How Old is That?

A framed picture of a fish

The following is a brief excerpt from my own Introduction to the soon-to-be published collection of essays, Fabricating Origins, from the Working With Culture on the Edge book series.

Among the assorted knick-knacks that line my office’s shelves — ranging from such relics as photos of friends and family or gifts I’ve accumulated over the years to a selection of tattered romance novels shelved long ago among my books by mischievous students — is a nicely matted and framed “fossil” of Knightia, a long extinct genus of small boney North American freshwater fish, dating to more than 35 million years ago (or what scientists know as the Eocene epoch), and which was recovered from the well-known (to fossil hunters, at least) Green River Formation in southwestern Wyoming.
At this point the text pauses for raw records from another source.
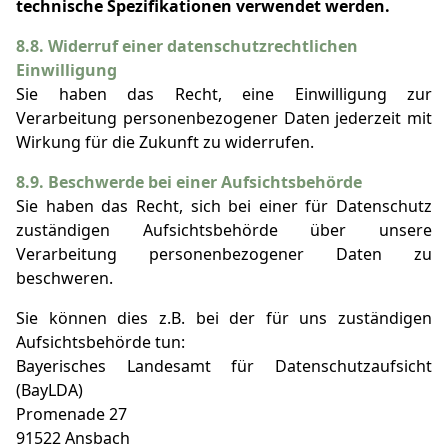
technische Spezifikationen verwendet werden.
8.8. Widerruf einer datenschutzrechtlichen
Einwilligung
Sie haben das Recht, eine Einwilligung zur
Verarbeitung personenbezogener Daten jederzeit mit
Wirkung für die Zukunft zu widerrufen.
8.9. Beschwerde bei einer Aufsichtsbehörde
Sie haben das Recht, sich bei einer für Datenschutz
zuständigen Aufsichtsbehörde über unsere
Verarbeitung personenbezogener Daten zu
beschweren.
Sie können dies z.B. bei der für uns zuständigen
Aufsichtsbehörde tun:
Bayerisches Landesamt für Datenschutzaufsicht
(BayLDA)
Promenade 27
91522 Ansbach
I bought it one summer, heavy wooden frame and all, about ten years ago in a gift shop in downtown Iowa City, Iowa, at the same time that I purchased for my Department’s library a number of other artifacts, such as the stereotypical dancing Shiva statue and the Thai-styled bust of Buddha, complete with its intricately carved curls. I never anticipated writing about my framed piece of sedimentary rock, though I have often used it in classes to illustrate a point or two about discourses on origins; I now realize that this rock might have some uses outside of the classroom.

That I placed the word fossil in quotations marks the first time I used it, just above, should signal what I do with it in classes: I use it to prompt students to consider where originality and antiquity reside — is it a quality that, akin to the formation of sedimentary rock, somehow accumulates within objects over time, layer by epochal layer, or, instead, is it a product of the habit of speech and the styles of behavior (in a word, discourses) that we employ, always in the present, to identify things as young or as old? I admit that as soon as one looks at the empty stare of this boney little fish’s burnt orange-colored skeleton, laying outstretched in two dimensions, having become virtually one with the yellowed rock, you can’t help but see it as a fossil (unless you’re among those, notably in the U.S., who consider evolutionary theory to be an ungodly hoax, then you see it in an entirely different manner, of course—nicely illustrating my point, perhaps?), and thus as something that is very, very, very old.

And so, when I put this on the seminar table and pose my inevitable question, “How old is that?” there routinely come immediate and confident replies from my students, spanning millions to tens of millions of years. But then I observe that this ancient object is actually in their own hands, at this very moment, making it necessarily contemporaneous with them — for if we can see it and feel it, then it is in the present and no matter how hard we stare at it (somewhat like an old-school literary critic giving a text a “close reading” so as to recover the long departed author’s original meaning), I’m not sure we’re doing any time traveling. So with this point established (whether or not I’ve yet convinced them…) we end up talking about not how old it is but, rather, how we know that it is old!

That it has yellowed is often a key marker. Sometimes I’ll then talk about how, in grade school and with the help of our parents, we either used to soak our purposefully tattered drawings (tearing the edges and crumpling them, because we all know that old things are in rough shape and wrinkled, right?) briefly in tea or spread butter on them and then lightly bake them on low heat in the oven, like roasting cherry tomatoes, to make them “look” old. (Curiously, the new-looking paper that went into the tea or the oven turns out to be older than the old-looking paper that freshly came out some minutes later, but, as children, we overlooked that, of course. But can we afford to overlook this effect as scholars?) Probably this all convinces no one of anything much in my classes, for our confidence in the depth of the past and our ability to plumb it, as careful historians, is pretty sure. But mulling over, for just a moment, how it is that we know something to be old certainly makes students pause and think — and that’s what this brief exercise is all about: practicing the sort of self-reflection that Jonathan Z. Smith once suggested was a scholar’s “primary expertise” (Imagining Religion, p. xi). And it usually works, for when I re-pose that question that had once seemed so simple — “How old is that?” — students are not nearly so quick to answer. For they’ve shifted their attention from the self-evidently old thing to their possible role, as seemingly passive observers and historians, in actively producing the evidence itself: their presumptions about this foreign land called “the past” where origins are thought to reside.

So when I’m trying to complicate the way students think about the past — about how they talk and write about it (what today goes by the name of doing history) and about the elusive noun to which that pronoun “it” refers — I will often bring out an object like that fossil, something that is pretty obviously old but which I can put right in front of them, right in their hands, and ask them to start talking about how they know it’s old.